# WRITTEN PROBLEM
Render the items below as a numbered list, starting at the line containing "field: h=4 m=22" and continuing up to and including the line containing "h=7 m=31 s=44". Omit any blank lines.

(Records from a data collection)
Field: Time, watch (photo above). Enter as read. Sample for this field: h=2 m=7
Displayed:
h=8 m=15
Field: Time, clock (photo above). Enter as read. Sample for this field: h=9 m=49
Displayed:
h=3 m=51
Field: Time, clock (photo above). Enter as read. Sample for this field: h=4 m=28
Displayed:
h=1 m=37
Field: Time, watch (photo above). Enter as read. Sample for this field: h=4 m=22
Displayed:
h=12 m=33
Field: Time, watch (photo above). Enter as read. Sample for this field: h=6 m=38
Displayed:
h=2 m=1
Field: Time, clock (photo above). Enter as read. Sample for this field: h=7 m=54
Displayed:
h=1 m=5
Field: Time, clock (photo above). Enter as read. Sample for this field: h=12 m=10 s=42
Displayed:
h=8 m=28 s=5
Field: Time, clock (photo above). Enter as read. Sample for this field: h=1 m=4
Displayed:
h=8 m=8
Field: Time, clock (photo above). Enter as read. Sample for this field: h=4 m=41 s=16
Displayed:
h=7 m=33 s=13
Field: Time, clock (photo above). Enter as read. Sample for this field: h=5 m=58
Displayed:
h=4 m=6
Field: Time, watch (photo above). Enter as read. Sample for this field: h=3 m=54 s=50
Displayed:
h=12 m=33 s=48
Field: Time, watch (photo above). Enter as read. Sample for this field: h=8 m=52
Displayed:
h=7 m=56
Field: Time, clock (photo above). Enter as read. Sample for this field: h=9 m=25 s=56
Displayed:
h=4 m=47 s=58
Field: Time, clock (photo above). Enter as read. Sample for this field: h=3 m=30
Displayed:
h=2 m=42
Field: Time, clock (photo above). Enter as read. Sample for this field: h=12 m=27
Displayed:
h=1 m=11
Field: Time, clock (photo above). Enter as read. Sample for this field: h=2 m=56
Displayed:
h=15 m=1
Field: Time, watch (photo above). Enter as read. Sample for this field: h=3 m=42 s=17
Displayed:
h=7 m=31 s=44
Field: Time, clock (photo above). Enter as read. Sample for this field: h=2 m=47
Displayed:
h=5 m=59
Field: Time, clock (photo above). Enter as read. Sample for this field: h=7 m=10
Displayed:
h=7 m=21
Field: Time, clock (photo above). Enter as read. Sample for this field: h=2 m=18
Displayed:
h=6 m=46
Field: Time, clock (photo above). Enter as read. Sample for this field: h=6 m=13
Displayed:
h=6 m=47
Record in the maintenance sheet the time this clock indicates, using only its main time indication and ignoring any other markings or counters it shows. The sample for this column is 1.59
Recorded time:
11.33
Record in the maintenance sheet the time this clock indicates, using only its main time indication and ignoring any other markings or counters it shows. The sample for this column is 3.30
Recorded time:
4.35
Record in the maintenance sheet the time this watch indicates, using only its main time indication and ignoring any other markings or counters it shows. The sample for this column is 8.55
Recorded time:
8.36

# EXERCISE RESPONSE
1. Field: Time, watch (photo above). Enter as read. Sample for this field: h=4 m=22
2. Displayed:
3. h=12 m=33
4. Field: Time, watch (photo above). Enter as read. Sample for this field: h=6 m=38
5. Displayed:
6. h=2 m=1
7. Field: Time, clock (photo above). Enter as read. Sample for this field: h=7 m=54
8. Displayed:
9. h=1 m=5
10. Field: Time, clock (photo above). Enter as read. Sample for this field: h=12 m=10 s=42
11. Displayed:
12. h=8 m=28 s=5
13. Field: Time, clock (photo above). Enter as read. Sample for this field: h=1 m=4
14. Displayed:
15. h=8 m=8
16. Field: Time, clock (photo above). Enter as read. Sample for this field: h=4 m=41 s=16
17. Displayed:
18. h=7 m=33 s=13
19. Field: Time, clock (photo above). Enter as read. Sample for this field: h=5 m=58
20. Displayed:
21. h=4 m=6
22. Field: Time, watch (photo above). Enter as read. Sample for this field: h=3 m=54 s=50
23. Displayed:
24. h=12 m=33 s=48
25. Field: Time, watch (photo above). Enter as read. Sample for this field: h=8 m=52
26. Displayed:
27. h=7 m=56
28. Field: Time, clock (photo above). Enter as read. Sample for this field: h=9 m=25 s=56
29. Displayed:
30. h=4 m=47 s=58
31. Field: Time, clock (photo above). Enter as read. Sample for this field: h=3 m=30
32. Displayed:
33. h=2 m=42
34. Field: Time, clock (photo above). Enter as read. Sample for this field: h=12 m=27
35. Displayed:
36. h=1 m=11
37. Field: Time, clock (photo above). Enter as read. Sample for this field: h=2 m=56
38. Displayed:
39. h=15 m=1
40. Field: Time, watch (photo above). Enter as read. Sample for this field: h=3 m=42 s=17
41. Displayed:
42. h=7 m=31 s=44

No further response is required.